━━━━━ Data shown
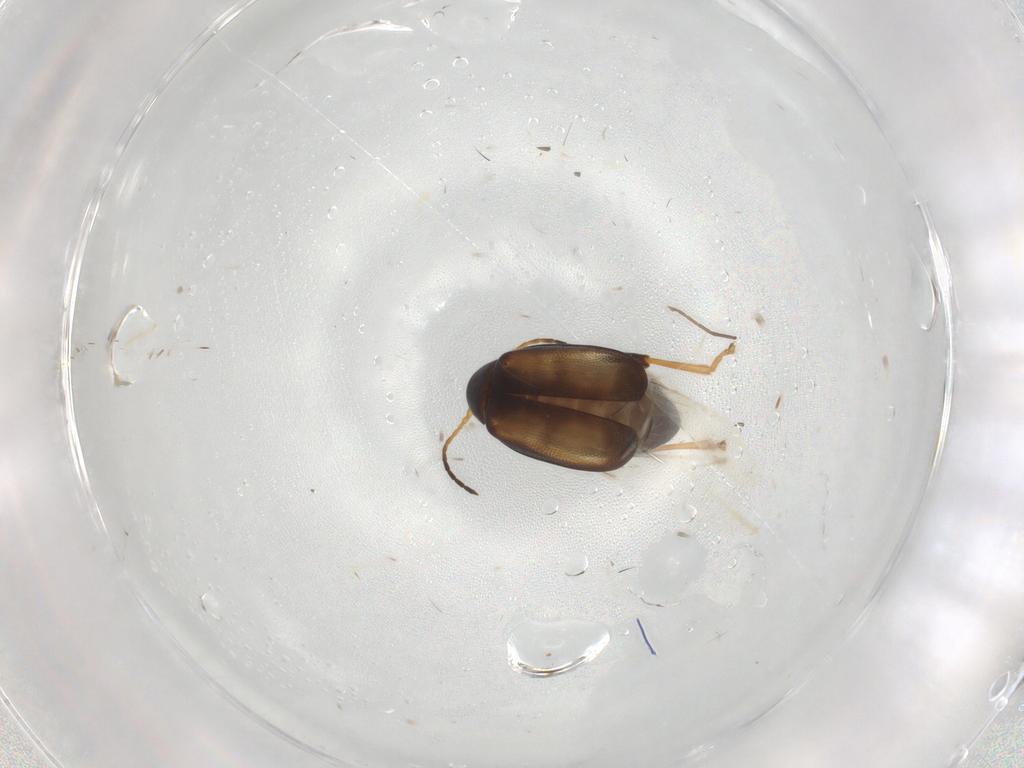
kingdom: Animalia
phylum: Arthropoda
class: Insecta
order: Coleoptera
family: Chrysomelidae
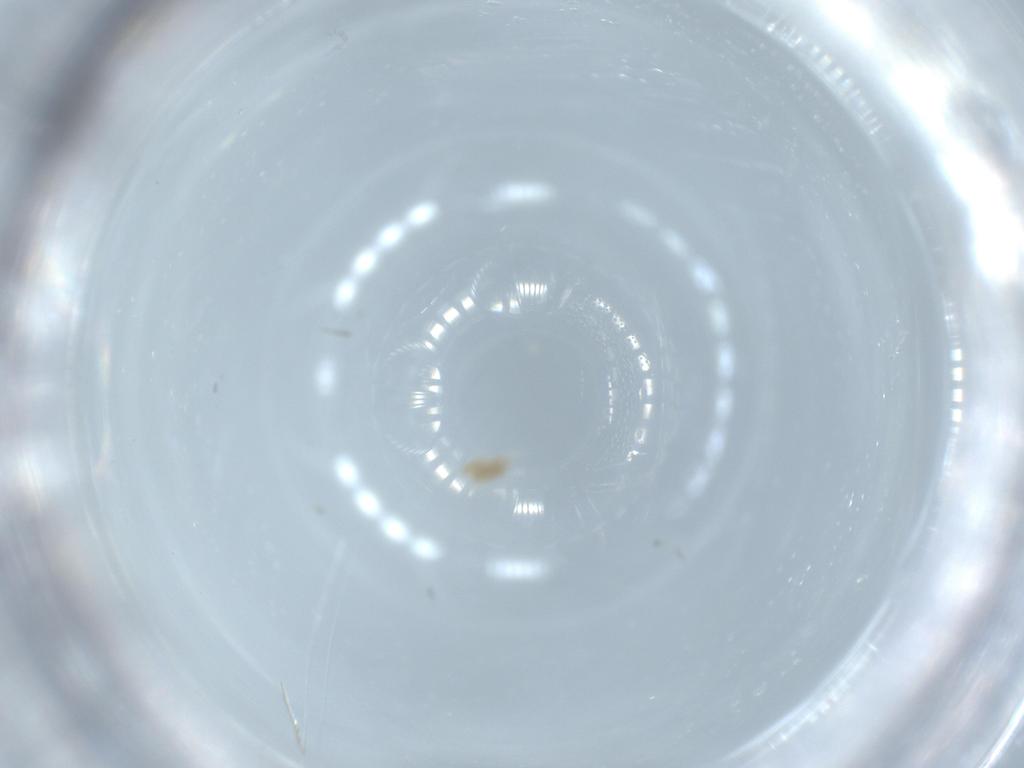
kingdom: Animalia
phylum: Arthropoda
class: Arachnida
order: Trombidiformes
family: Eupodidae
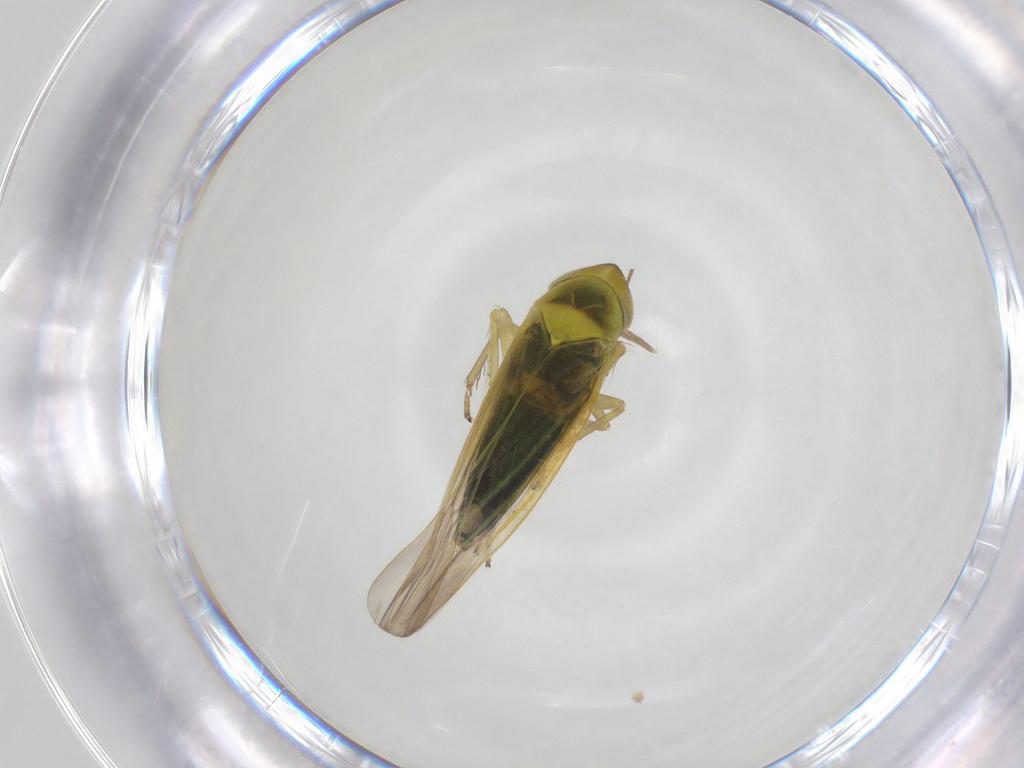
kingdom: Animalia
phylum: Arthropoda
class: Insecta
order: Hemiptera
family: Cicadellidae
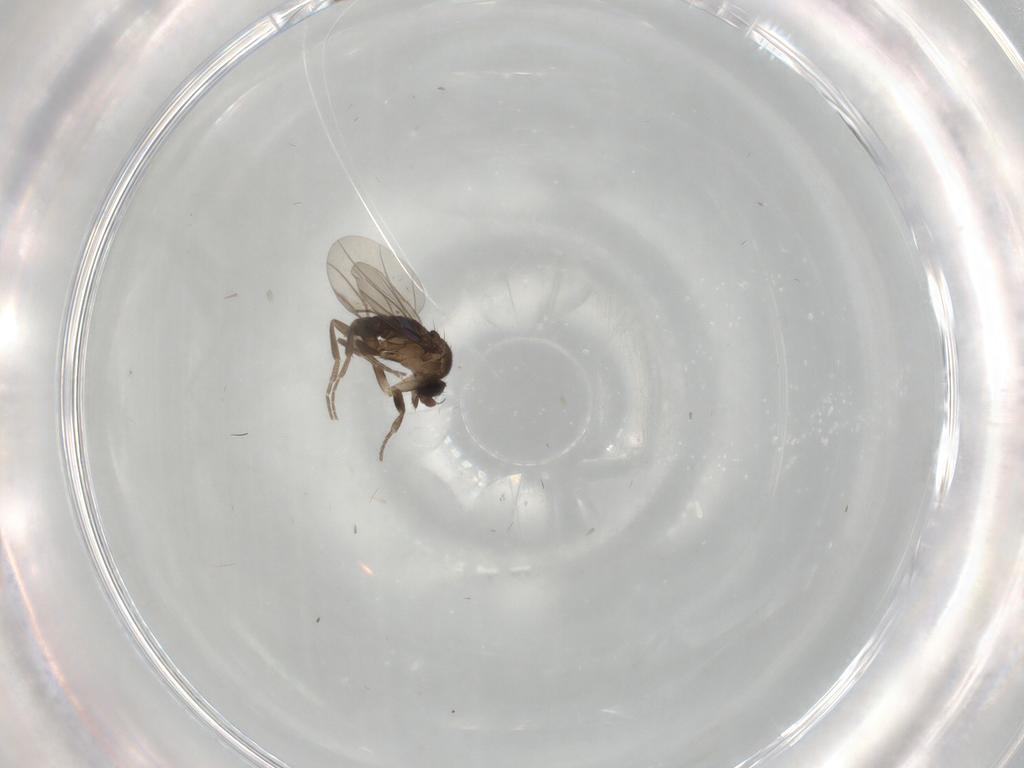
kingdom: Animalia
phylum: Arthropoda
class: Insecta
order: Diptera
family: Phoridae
━━━━━━━━━━
━━━━━ Data shown
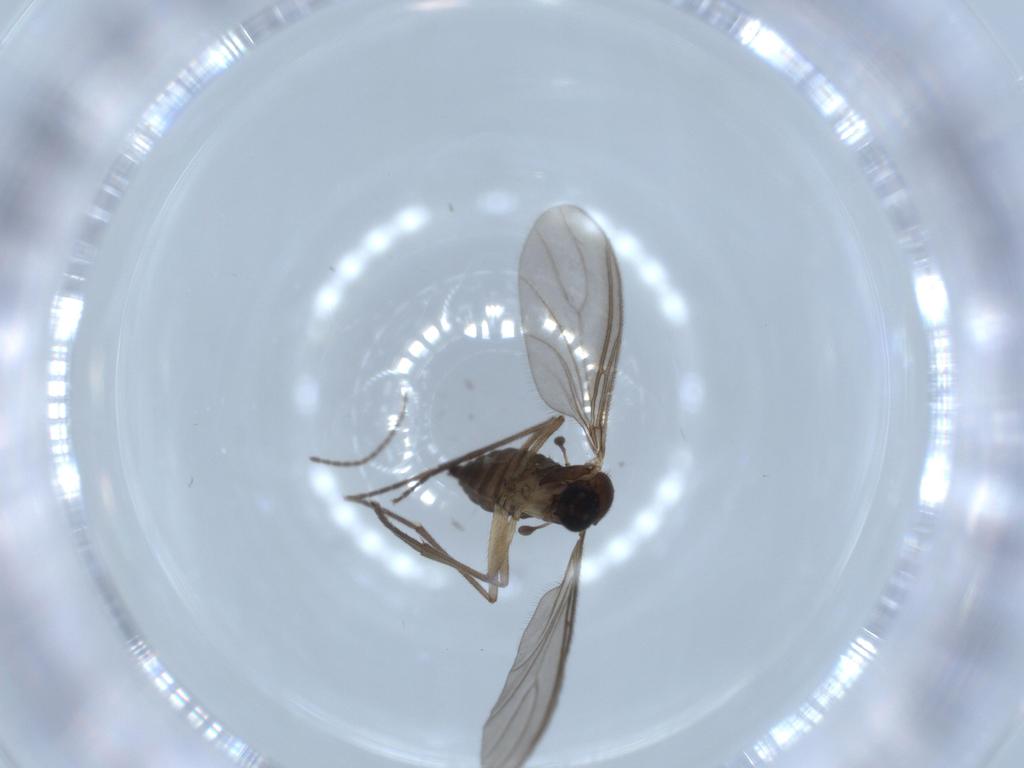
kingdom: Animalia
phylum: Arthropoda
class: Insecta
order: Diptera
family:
━━━━━━━━━━
• **Instruction**
Please gather every line in the items above that contains the word "family".

• **Task solution**
family: Chrysomelidae
family: Eupodidae
family: Cicadellidae
family: Phoridae
family:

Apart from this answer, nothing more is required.